DIRECTIVE: Copy out the text of every row below, changing each "Ferienhaus" to "Ferienwohnung" and keeping everything else identical. Leave the pictures out.

:: GIVEN INFORMATION ::

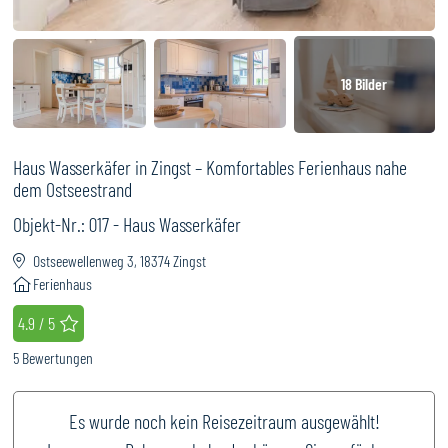
18
Bilder
Haus Wasserkäfer in Zingst – Komfortables Ferienhaus nahe
dem Ostseestrand
Objekt-Nr.:
017 - Haus Wasserkäfer
Ostseewellenweg 3, 18374 Zingst
Ferienhaus
Bewertung
: 4.9 / 5
4.9 / 5
5
Bewertungen
Es wurde noch kein Reisezeitraum ausgewählt!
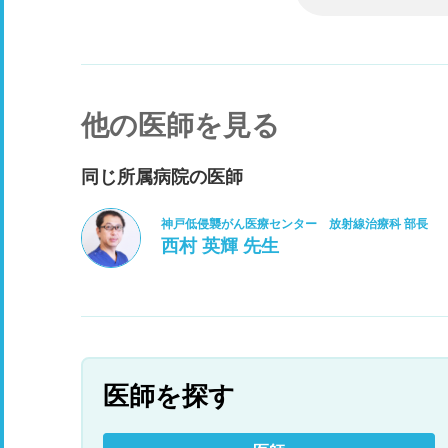
他の医師を見る
同じ所属病院の医師
神戸低侵襲がん医療センター 放射線治療科 部長
西村 英輝 先生
医師を探す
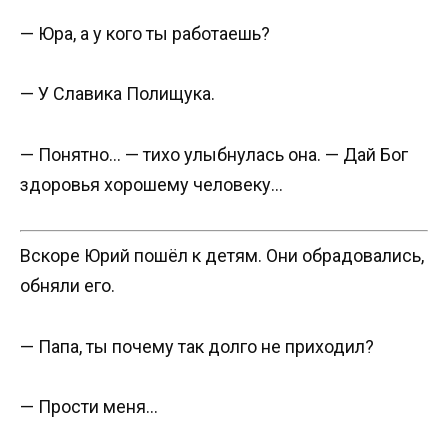
— Юра, а у кого ты работаешь?
— У Славика Полищука.
— Понятно… — тихо улыбнулась она. — Дай Бог
здоровья хорошему человеку…
Вскоре Юрий пошёл к детям. Они обрадовались,
обняли его.
— Папа, ты почему так долго не приходил?
— Прости меня…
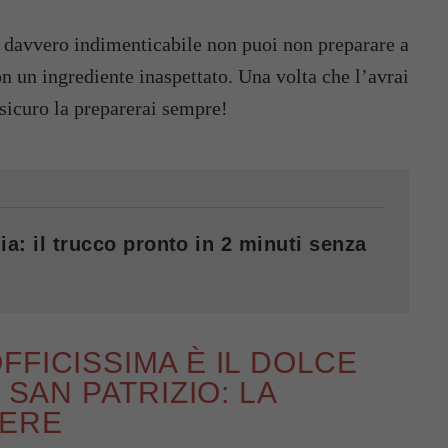
e davvero indimenticabile non puoi non preparare a
n un ingrediente inaspettato. Una volta che l’avrai
 sicuro la preparerai sempre!
ia: il trucco pronto in 2 minuti senza
FFICISSIMA È IL DOLCE
 SAN PATRIZIO: LA
DERE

:::

EXERCISE RESPONSE:
18
Bilder
Haus Wasserkäfer in Zingst – Komfortables Ferienwohnung nahe
dem Ostseestrand
Objekt-Nr.:
017 - Haus Wasserkäfer
Ostseewellenweg 3, 18374 Zingst
Ferienwohnung
Bewertung
: 4.9 / 5
4.9 / 5
5
Bewertungen
Es wurde noch kein Reisezeitraum ausgewählt!
他の医師を見る
同じ所属病院の医師
神戸低侵襲がん医療センター 放射線治療科 部長
西村 英輝 先生
医師を探す
— Юра, а у кого ты работаешь?
— У Славика Полищука.
— Понятно… — тихо улыбнулась она. — Дай Бог
здоровья хорошему человеку…
Вскоре Юрий пошёл к детям. Они обрадовались,
обняли его.
— Папа, ты почему так долго не приходил?
— Прости меня…
e davvero indimenticabile non puoi non preparare a
n un ingrediente inaspettato. Una volta che l’avrai
 sicuro la preparerai sempre!
ia: il trucco pronto in 2 minuti senza
FFICISSIMA È IL DOLCE
 SAN PATRIZIO: LA
DERE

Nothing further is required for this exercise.